I feel honoured. He hands me a business card. Dorey and Tolgyesi Insurance Brokers, Kingston, Ontario.

Good—there’s an email address.

We chat briefly about old times and then he is gone.

I drive home thinking of Jim Dorey and how good it was to see him again. I laugh out loud recalling his rookie season and his very first game. He fought about eight Penguins that night and got tossed from the game. He told me once that he sat in the dressing room alone, nursing sore knuckles and shaking his head in disbelief, wondering what the hell he’d done, how he could be so undisciplined, convinced that Punch Imlach was going to send him so far down in the minors he’d never re-surface.

A door swung open but he wouldn’t look up. He cringed when he heard footsteps enter the room. King Clancy, then Imlach. He braced himself for a verbal barrage from Imlach. But it was Clancy who spoke first.

“That’s the kind of fight we like to see,” the King cackled, slapping him on the back. “What a debut!”

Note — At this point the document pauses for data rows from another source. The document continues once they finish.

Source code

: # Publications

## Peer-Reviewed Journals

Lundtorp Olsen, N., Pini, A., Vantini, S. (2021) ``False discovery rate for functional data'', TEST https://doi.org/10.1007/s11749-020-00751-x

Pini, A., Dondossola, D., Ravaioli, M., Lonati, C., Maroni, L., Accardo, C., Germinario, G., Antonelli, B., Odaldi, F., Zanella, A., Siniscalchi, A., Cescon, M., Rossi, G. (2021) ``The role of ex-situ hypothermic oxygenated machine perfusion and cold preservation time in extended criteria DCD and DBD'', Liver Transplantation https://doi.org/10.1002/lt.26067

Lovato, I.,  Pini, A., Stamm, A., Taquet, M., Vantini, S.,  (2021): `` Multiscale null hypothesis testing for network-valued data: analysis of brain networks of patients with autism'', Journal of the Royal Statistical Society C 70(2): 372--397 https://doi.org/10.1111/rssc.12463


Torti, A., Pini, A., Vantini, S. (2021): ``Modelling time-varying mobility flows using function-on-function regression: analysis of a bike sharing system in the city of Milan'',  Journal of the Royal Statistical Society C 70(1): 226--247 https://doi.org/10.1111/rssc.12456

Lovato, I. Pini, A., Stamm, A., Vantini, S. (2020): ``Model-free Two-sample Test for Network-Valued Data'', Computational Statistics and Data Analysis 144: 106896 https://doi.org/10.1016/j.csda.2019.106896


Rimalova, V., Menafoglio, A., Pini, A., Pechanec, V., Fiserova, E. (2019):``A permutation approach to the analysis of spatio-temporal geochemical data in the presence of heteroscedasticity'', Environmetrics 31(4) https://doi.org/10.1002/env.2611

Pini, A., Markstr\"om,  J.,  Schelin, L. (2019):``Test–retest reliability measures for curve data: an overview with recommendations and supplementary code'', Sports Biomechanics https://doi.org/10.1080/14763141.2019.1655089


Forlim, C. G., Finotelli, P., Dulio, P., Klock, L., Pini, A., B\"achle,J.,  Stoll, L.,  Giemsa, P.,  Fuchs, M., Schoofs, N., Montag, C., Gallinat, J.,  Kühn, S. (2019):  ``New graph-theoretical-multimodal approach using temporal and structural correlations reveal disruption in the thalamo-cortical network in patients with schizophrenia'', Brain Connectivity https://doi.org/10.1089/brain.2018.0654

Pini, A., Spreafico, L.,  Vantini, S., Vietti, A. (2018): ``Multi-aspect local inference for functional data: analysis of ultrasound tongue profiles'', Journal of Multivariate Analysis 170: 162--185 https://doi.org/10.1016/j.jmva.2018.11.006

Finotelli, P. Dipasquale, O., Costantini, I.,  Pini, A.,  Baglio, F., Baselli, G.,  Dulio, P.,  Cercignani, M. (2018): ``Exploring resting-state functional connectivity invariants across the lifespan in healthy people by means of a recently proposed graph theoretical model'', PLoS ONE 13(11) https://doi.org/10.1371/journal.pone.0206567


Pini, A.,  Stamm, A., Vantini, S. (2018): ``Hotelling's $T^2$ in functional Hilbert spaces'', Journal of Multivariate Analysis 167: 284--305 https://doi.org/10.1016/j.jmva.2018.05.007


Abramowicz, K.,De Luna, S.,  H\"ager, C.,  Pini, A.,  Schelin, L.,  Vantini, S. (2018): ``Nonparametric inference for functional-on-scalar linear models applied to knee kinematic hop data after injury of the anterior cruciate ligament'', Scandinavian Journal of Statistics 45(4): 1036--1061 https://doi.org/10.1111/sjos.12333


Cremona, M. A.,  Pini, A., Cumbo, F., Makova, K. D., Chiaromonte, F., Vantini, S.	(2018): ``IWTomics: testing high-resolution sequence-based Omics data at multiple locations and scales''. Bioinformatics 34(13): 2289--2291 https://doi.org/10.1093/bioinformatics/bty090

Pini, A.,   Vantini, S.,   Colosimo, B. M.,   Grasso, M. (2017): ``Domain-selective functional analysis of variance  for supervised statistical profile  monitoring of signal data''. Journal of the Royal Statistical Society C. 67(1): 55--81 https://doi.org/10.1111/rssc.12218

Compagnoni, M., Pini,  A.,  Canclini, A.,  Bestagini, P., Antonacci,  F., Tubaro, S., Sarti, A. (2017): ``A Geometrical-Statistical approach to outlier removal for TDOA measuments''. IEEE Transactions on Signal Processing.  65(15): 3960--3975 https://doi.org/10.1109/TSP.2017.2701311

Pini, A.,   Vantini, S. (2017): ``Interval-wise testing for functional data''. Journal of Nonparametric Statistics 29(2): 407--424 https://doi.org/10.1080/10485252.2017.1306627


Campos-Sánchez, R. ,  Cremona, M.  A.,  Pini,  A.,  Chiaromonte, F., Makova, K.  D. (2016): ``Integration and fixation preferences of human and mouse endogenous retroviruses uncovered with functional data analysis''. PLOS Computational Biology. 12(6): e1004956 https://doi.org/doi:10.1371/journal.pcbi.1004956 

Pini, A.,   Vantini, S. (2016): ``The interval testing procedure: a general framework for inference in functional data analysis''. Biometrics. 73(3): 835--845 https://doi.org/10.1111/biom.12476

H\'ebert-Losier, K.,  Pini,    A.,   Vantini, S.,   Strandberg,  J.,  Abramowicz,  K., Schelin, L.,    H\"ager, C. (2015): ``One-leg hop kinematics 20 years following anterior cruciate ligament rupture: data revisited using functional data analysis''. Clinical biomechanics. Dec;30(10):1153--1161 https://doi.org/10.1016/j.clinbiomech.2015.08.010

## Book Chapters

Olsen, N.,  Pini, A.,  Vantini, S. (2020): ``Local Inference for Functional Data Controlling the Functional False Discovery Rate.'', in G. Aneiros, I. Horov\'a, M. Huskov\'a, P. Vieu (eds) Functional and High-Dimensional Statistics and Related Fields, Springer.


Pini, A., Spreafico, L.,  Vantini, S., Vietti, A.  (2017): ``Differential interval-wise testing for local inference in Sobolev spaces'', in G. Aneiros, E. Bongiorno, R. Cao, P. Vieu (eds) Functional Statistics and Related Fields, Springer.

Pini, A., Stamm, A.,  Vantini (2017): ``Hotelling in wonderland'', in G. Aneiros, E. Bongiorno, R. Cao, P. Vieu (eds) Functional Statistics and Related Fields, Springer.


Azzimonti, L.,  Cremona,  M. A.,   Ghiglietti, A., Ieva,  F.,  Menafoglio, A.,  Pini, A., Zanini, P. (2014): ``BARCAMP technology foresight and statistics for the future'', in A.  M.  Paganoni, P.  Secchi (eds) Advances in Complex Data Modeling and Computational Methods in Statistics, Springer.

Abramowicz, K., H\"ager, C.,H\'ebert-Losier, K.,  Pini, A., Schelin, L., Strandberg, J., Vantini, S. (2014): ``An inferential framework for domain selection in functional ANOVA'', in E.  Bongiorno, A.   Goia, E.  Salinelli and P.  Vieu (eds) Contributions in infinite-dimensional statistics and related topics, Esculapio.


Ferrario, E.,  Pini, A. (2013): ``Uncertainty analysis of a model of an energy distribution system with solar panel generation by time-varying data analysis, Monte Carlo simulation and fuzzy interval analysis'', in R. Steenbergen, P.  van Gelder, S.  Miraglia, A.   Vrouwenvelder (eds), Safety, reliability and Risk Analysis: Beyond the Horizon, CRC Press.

“You beat the crap out of couple a Penguins,” chuckled Imlach. “Here’s a hundred bucks. Get the hell out of here before the media comes in.”

He grabbed the money and ran, relieved to know he would be back to fight another day. And the day after that. He rang up 200 penalty minutes in his rookie season and became a fan favourite in Toronto.

In 1971-72, veteran defenseman Tim Horton, a former Leaf but then a Ranger, whispered in manager Emile Francis’ ear. “Get me Dorey from the Leafs. He’ll be my defense partner. You won’t regret it.”

Dorey was traded to New York for an obscure winger–Pierre Jarry, I believe–and donned the Ranger red, white and blue. But only for a game. A single game! The WHA was about to debut and Dorey was offered a bundle to jump leagues. He deserted New York and joined the New England Whalers, more than doubling his Rangers salary. In leaving, he did his former Ranger teammates a huge service, especially the famous GAG (Goal a Game) Line of Rod Gilbert, Vic Hadfield and Jean Ratelle. And defenemasn Brad Park, of course. Ranger management feared the team’s best players would follow Dorey’s lead and jump leagues. Francis simply couldn’t afford to loose the GAG Line and Park. When Dorey bolted, their salaries jumped more than 100 per cent, moving from less than one hundred thousand a year to two hundred and fifty thousand. All the other Rangers got salary hikes.

Thanks Jim, they must have said. Your stay in Gotham made us all wealthy.

I’ll save some of my favourite Jim Dorey stories for another day.

Next week I’m arranging a hockey luncheon in Naples featuring a select few: Ted Lindsay, John (Goose) MacCormack, a former Leaf and Hab will be there. Both are 84. Minor league scoring star Len Thornson (500 career goals with Fort Wayne) and one or two others are committed. Bill Christian, star of the 1960 U.S Olympic Team, gold medal winners at Squaw Valley sent his regrets. He’ll be back in his home state of Minnesota that day for a hockey function. Dorey says he may be able to join us. What a bonus that will be.